Jason Berry…Parent You Should Know

Jason Berry, Michael Reginbogin, London and Roman. Photo Courtesy

Jason Berry, 51, and his husband, Michael Reginbogin, 45, live in McLean, Virginia, and are the founders of KNEAD Hospitality + Design, a Washington, D.C. -based restaurant group.

Berry, who was raised in Los Angeles, has long held a passion for cooking, dining and food. After three decades in the restaurant business, he and his partner formed KNEAD in 2014.

The KNEAD restaurants offer cuisines spanning Mexican, Southern, French, American and Steak, as well as fast-casual bakeries, burgers, taco and pizza concepts.

While Berry has spent a long time in the restaurant industry, his life changed in a big way two years ago when his first child, London (2) was born. Now, the couple has a second child, Roman (4 months).

Here’s what Berry has to share about life as a new dad, his experience in the hospitality industry and how his roles overlap.

What do you love about working in the hospitality industry? Do you think this kind of role
influences how you interact with people or your approach to parenting?

Opening right from my childhood, food is about joy and family and togetherness and celebration. It’s sort of a natural extension for me where I get to continue to help people fulfill those goals—not just sustenance and the act of eating to stay alive, but the job of bringing people together.

How has becoming a parent influenced you?

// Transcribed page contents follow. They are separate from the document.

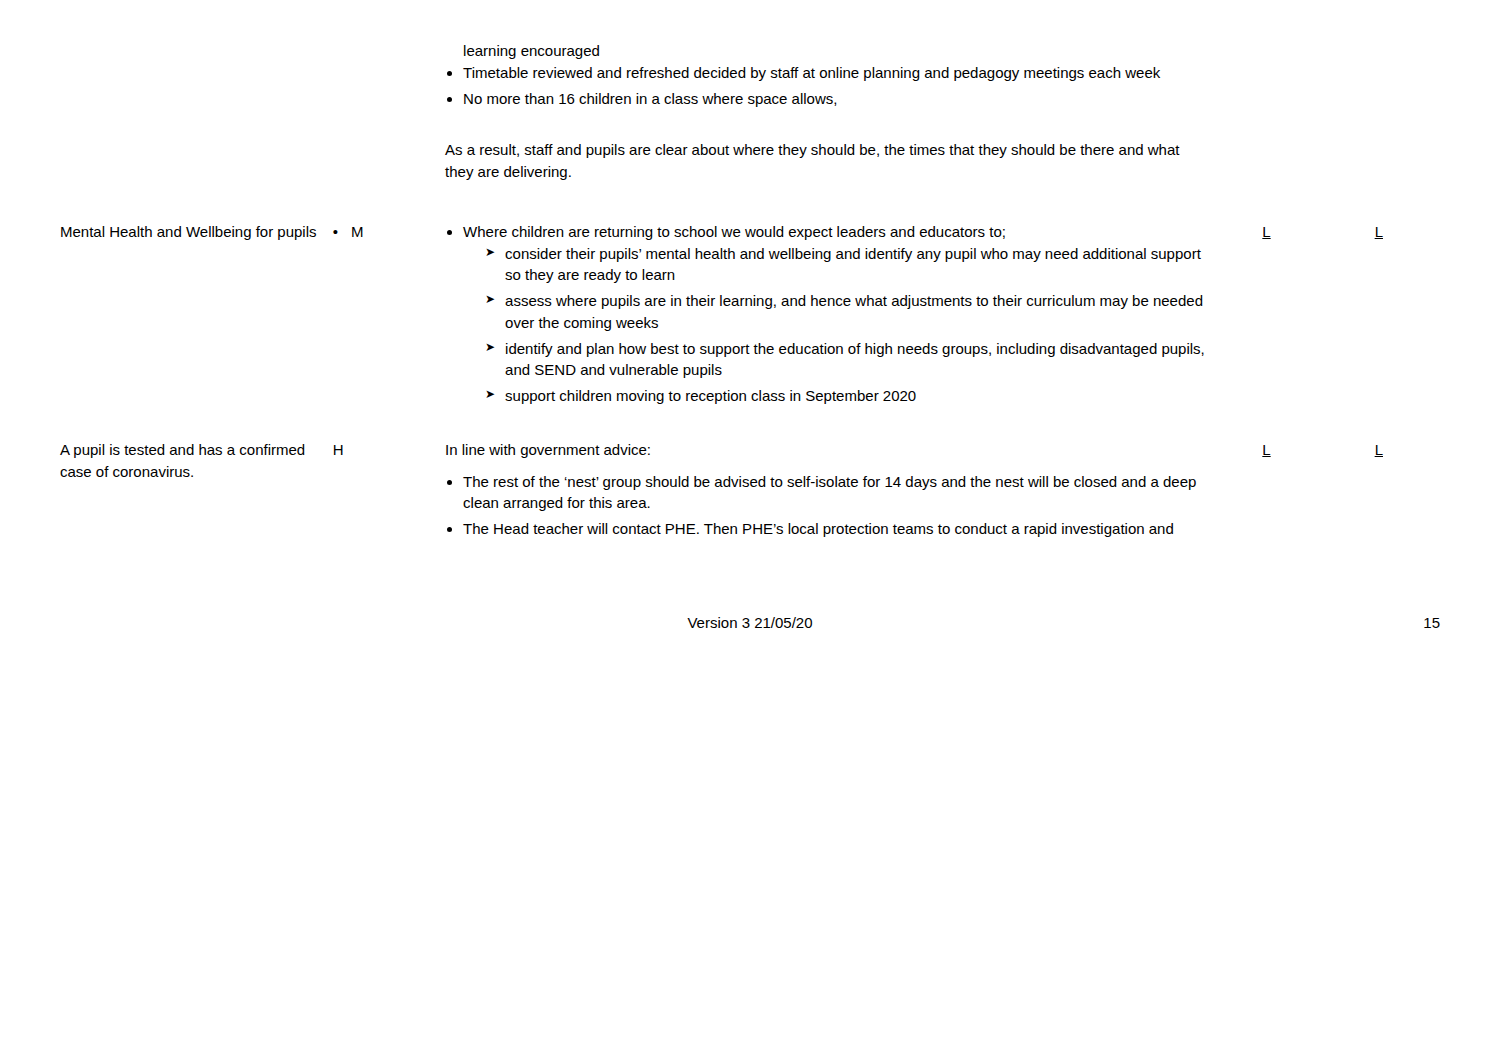| | | learning encouraged Timetable reviewed and refreshed decided by staff at online planning and pedagogy meetings each week No more than 16 children in a class where space allows, As a result, staff and pupils are clear about where they should be, the times that they should be there and what they are delivering. | | |
| Mental Health and Wellbeing for pupils | • M | Where children are returning to school we would expect leaders and educators to; consider their pupils’ mental health and wellbeing and identify any pupil who may need additional support so they are ready to learn assess where pupils are in their learning, and hence what adjustments to their curriculum may be needed over the coming weeks identify and plan how best to support the education of high needs groups, including disadvantaged pupils, and SEND and vulnerable pupils support children moving to reception class in September 2020 | L | L |
| A pupil is tested and has a confirmed case of coronavirus. | H | In line with government advice: The rest of the ‘nest’ group should be advised to self-isolate for 14 days and the nest will be closed and a deep clean arranged for this area. The Head teacher will contact PHE. Then PHE’s local protection teams to conduct a rapid investigation and | L | L |
Version 3 21/05/20 15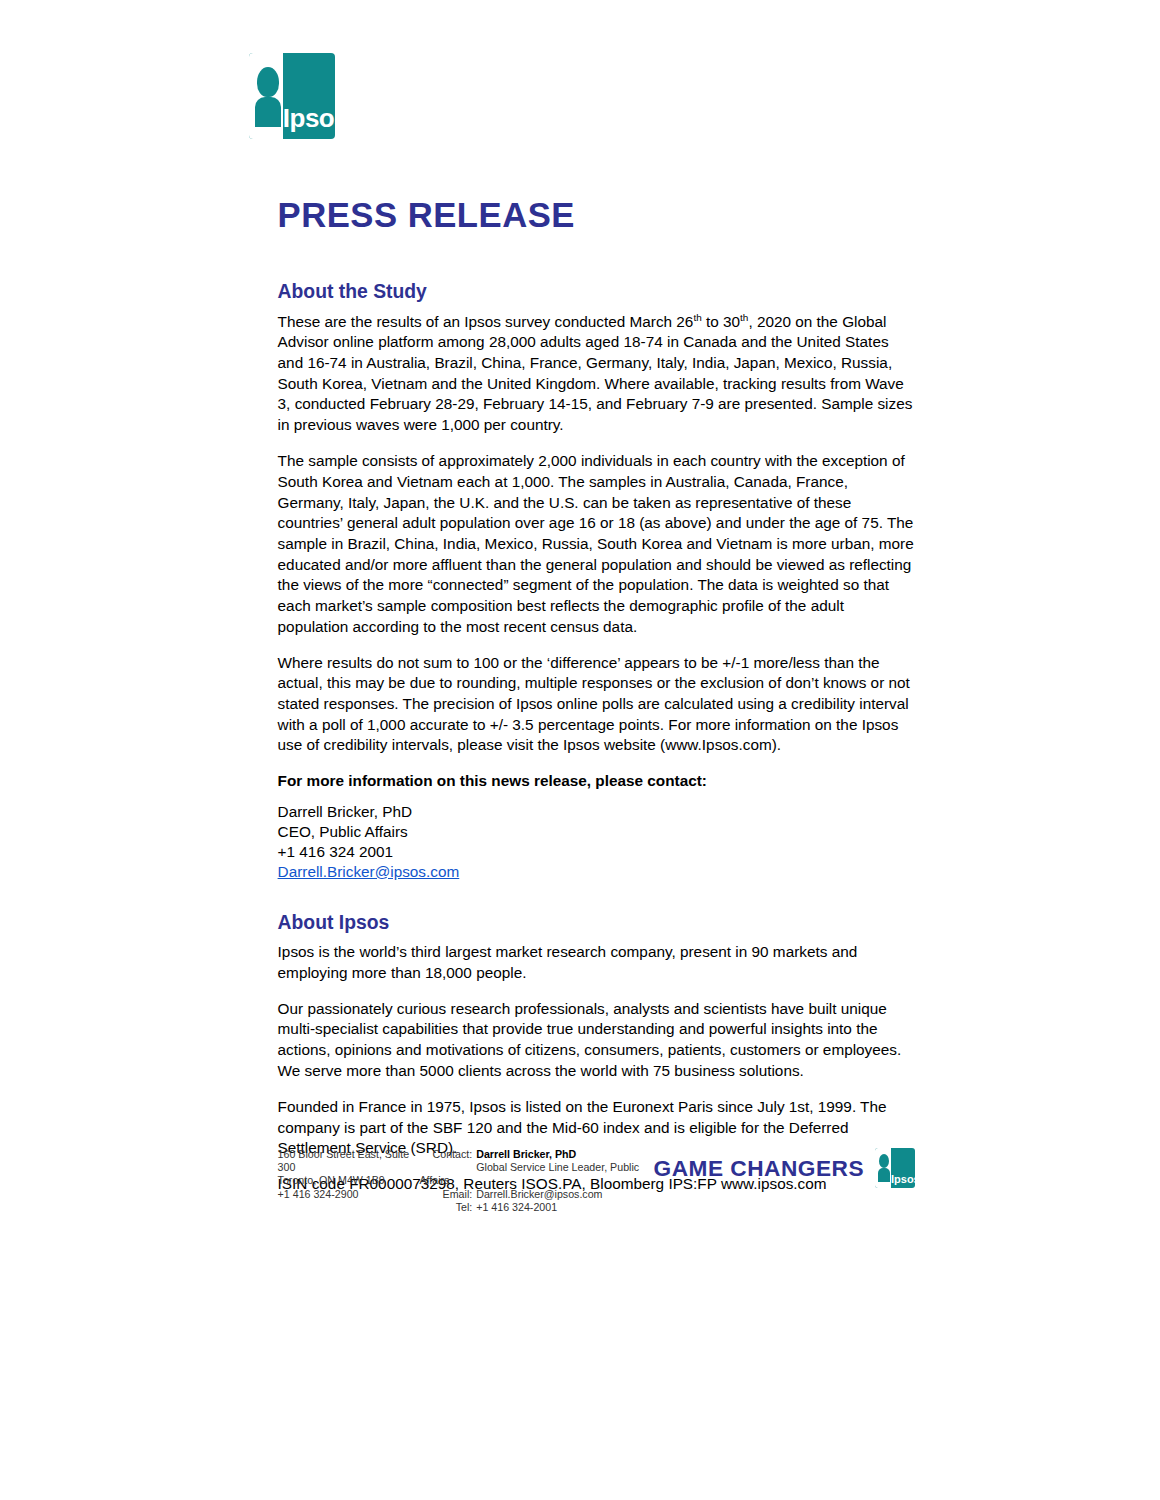Ipsos
PRESS RELEASE
About the Study
These are the results of an Ipsos survey conducted March 26th to 30th, 2020 on the Global Advisor online platform among 28,000 adults aged 18-74 in Canada and the United States and 16-74 in Australia, Brazil, China, France, Germany, Italy, India, Japan, Mexico, Russia, South Korea, Vietnam and the United Kingdom. Where available, tracking results from Wave 3, conducted February 28-29, February 14-15, and February 7-9 are presented. Sample sizes in previous waves were 1,000 per country.
The sample consists of approximately 2,000 individuals in each country with the exception of South Korea and Vietnam each at 1,000. The samples in Australia, Canada, France, Germany, Italy, Japan, the U.K. and the U.S. can be taken as representative of these countries’ general adult population over age 16 or 18 (as above) and under the age of 75. The sample in Brazil, China, India, Mexico, Russia, South Korea and Vietnam is more urban, more educated and/or more affluent than the general population and should be viewed as reflecting the views of the more “connected” segment of the population. The data is weighted so that each market’s sample composition best reflects the demographic profile of the adult population according to the most recent census data.
Where results do not sum to 100 or the ‘difference’ appears to be +/-1 more/less than the actual, this may be due to rounding, multiple responses or the exclusion of don’t knows or not stated responses. The precision of Ipsos online polls are calculated using a credibility interval with a poll of 1,000 accurate to +/- 3.5 percentage points. For more information on the Ipsos use of credibility intervals, please visit the Ipsos website (www.Ipsos.com).
For more information on this news release, please contact:
Darrell Bricker, PhD
CEO, Public Affairs
+1 416 324 2001
Darrell.Bricker@ipsos.com
About Ipsos
Ipsos is the world’s third largest market research company, present in 90 markets and employing more than 18,000 people.
Our passionately curious research professionals, analysts and scientists have built unique multi-specialist capabilities that provide true understanding and powerful insights into the actions, opinions and motivations of citizens, consumers, patients, customers or employees. We serve more than 5000 clients across the world with 75 business solutions.
Founded in France in 1975, Ipsos is listed on the Euronext Paris since July 1st, 1999. The company is part of the SBF 120 and the Mid-60 index and is eligible for the Deferred Settlement Service (SRD).
ISIN code FR0000073298, Reuters ISOS.PA, Bloomberg IPS:FP www.ipsos.com
| 160 Bloor Street East, Suite 300 Toronto, ON M4W 1B9 +1 416 324-2900 | Contact: Darrell Bricker, PhD Global Service Line Leader, Public Affairs Email: Darrell.Bricker@ipsos.com Tel: +1 416 324-2001 | GAME CHANGERS Ipsos |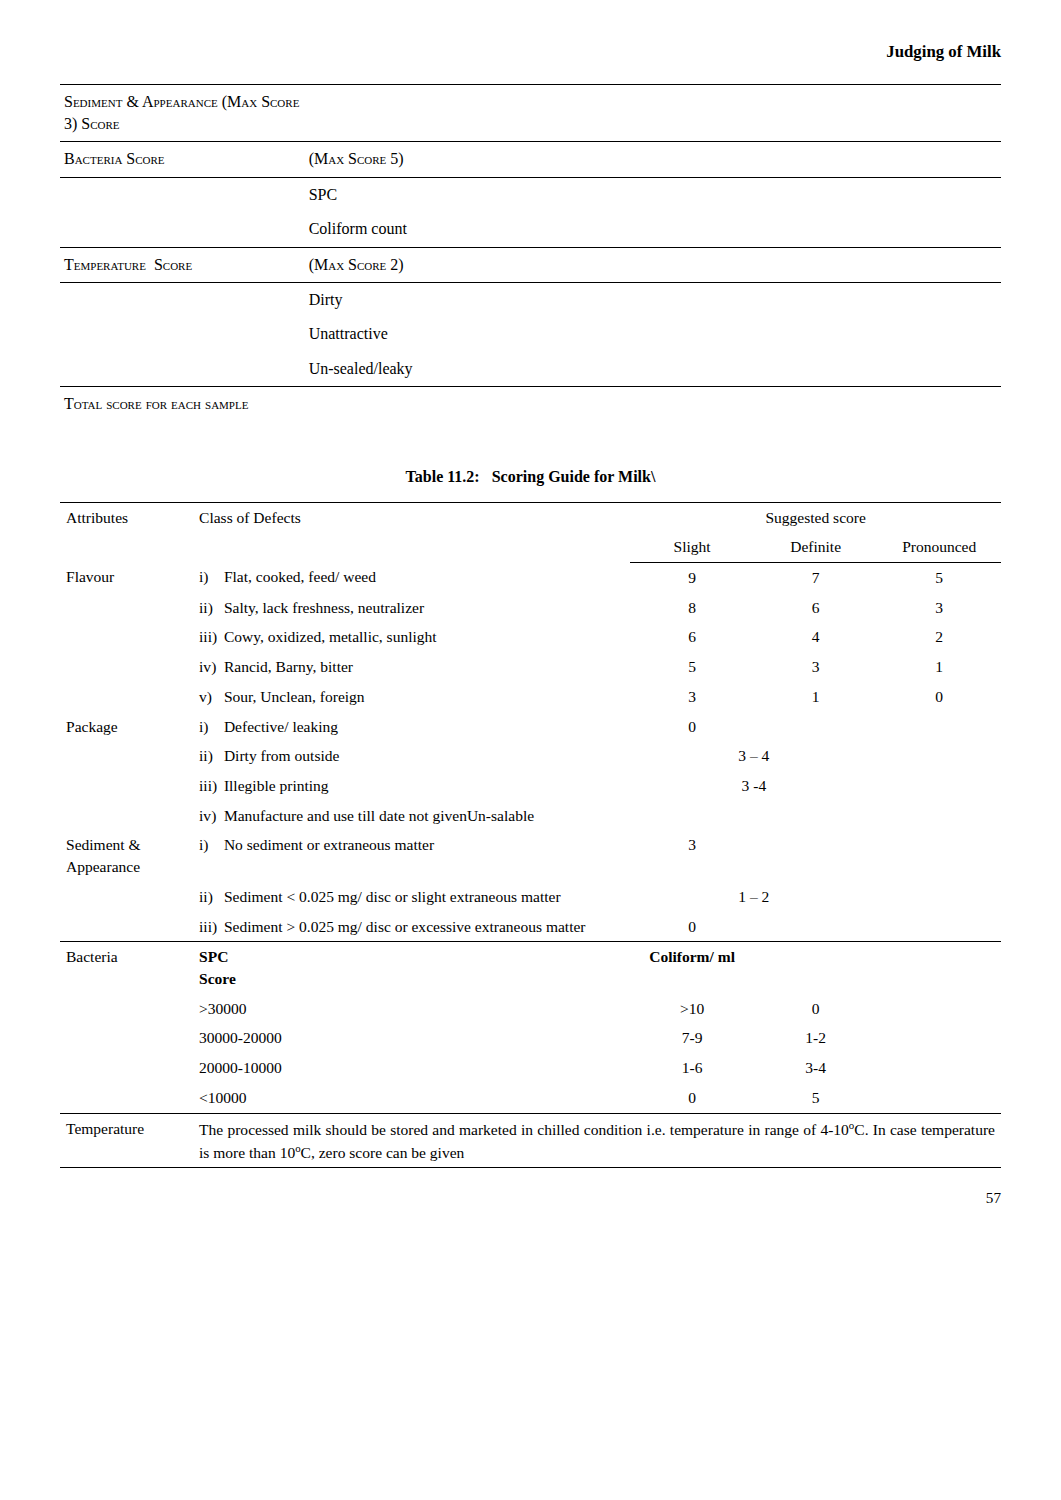Judging of Milk
| Sediment & Appearance (Max Score 3) Score | | |
| Bacteria Score | (Max Score 5) | |
| | SPC | |
| | Coliform count | |
| Temperature Score | (Max Score 2) | |
| | Dirty | |
| | Unattractive | |
| | Un-sealed/leaky | |
| Total score for each sample |
Table 11.2: Scoring Guide for Milk\
| Attributes | Class of Defects | Suggested score |
| --- | --- | --- |
| Slight | Definite | Pronounced |
| Flavour | i) Flat, cooked, feed/ weed | 9 | 7 | 5 |
| | ii) Salty, lack freshness, neutralizer | 8 | 6 | 3 |
| | iii) Cowy, oxidized, metallic, sunlight | 6 | 4 | 2 |
| | iv) Rancid, Barny, bitter | 5 | 3 | 1 |
| | v) Sour, Unclean, foreign | 3 | 1 | 0 |
| Package | i) Defective/ leaking | 0 | | |
| | ii) Dirty from outside | 3 – 4 | |
| | iii) Illegible printing | 3 -4 | |
| | iv) Manufacture and use till date not givenUn-salable |
| Sediment & Appearance | i) No sediment or extraneous matter | 3 | | |
| | ii) Sediment < 0.025 mg/ disc or slight extraneous matter | 1 – 2 | |
| | iii) Sediment > 0.025 mg/ disc or excessive extraneous matter | 0 | | |
| Bacteria | SPC Score | Coliform/ ml | | |
| | >30000 | >10 | 0 | |
| | 30000-20000 | 7-9 | 1-2 | |
| | 20000-10000 | 1-6 | 3-4 | |
| | <10000 | 0 | 5 | |
| Temperature | The processed milk should be stored and marketed in chilled condition i.e. temperature in range of 4-10 o C. In case temperature is more than 10 o C, zero score can be given |
57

It’s given me an opportunity to really focus. It’s helped me become patient. Patience has been an enormous thing for me. Also, just looking at the things my parents did well and didn’t do well with me—you want to be better than them as a parent.

I think every parent should want to be better than the parents that raised them, and every child should want to be a better parent when they grow up than their parents were. No parent is perfect.

Watching [London] evolve has been amazing, and I think Michael and I feel really good that we’ve been a part of creating this little human and trying to set her up for the world.

When you’re a gay father and you’re married to another man, and you don’t have the correct equipment to bring a child into this world, it’s an incredibly intentional act when you’re going out and spending a fortune— at least the way we did it—spending a lot of money to have children. You gotta really want kids to go through that.

How do you balance work and family life, and what makes it easier?

We have a nanny; we have a lot of child care help. We just had a night nurse for almost
three months. The baby is still not sleeping all night, but he wakes up once now, so
we can manage that.

Having help really helps—we’re very fortunate to have everything we have.

What has been challenging or surprising about your parenting journey so far?

Everybody tells you, ‘Oh, the first kid is easy, but the second kid is tough,’ and I’m like, ‘OK, we’re just doubling—we’re not having 10.’ But people tell me two is like 10, and I wouldn’t say two is like 10, but two is definitely a lot more than two.

What do you hope your kids learn from you?

Just to be a good person. There’s a term—I’m Jewish—there’s a term called “being a mensch.” You know, do right by people, treat others as you want to be treated, be honest, be direct, be kind, be reliable. I think if you start off on those sorts of values, I think you
can have a lot less opportunity to screw up your life.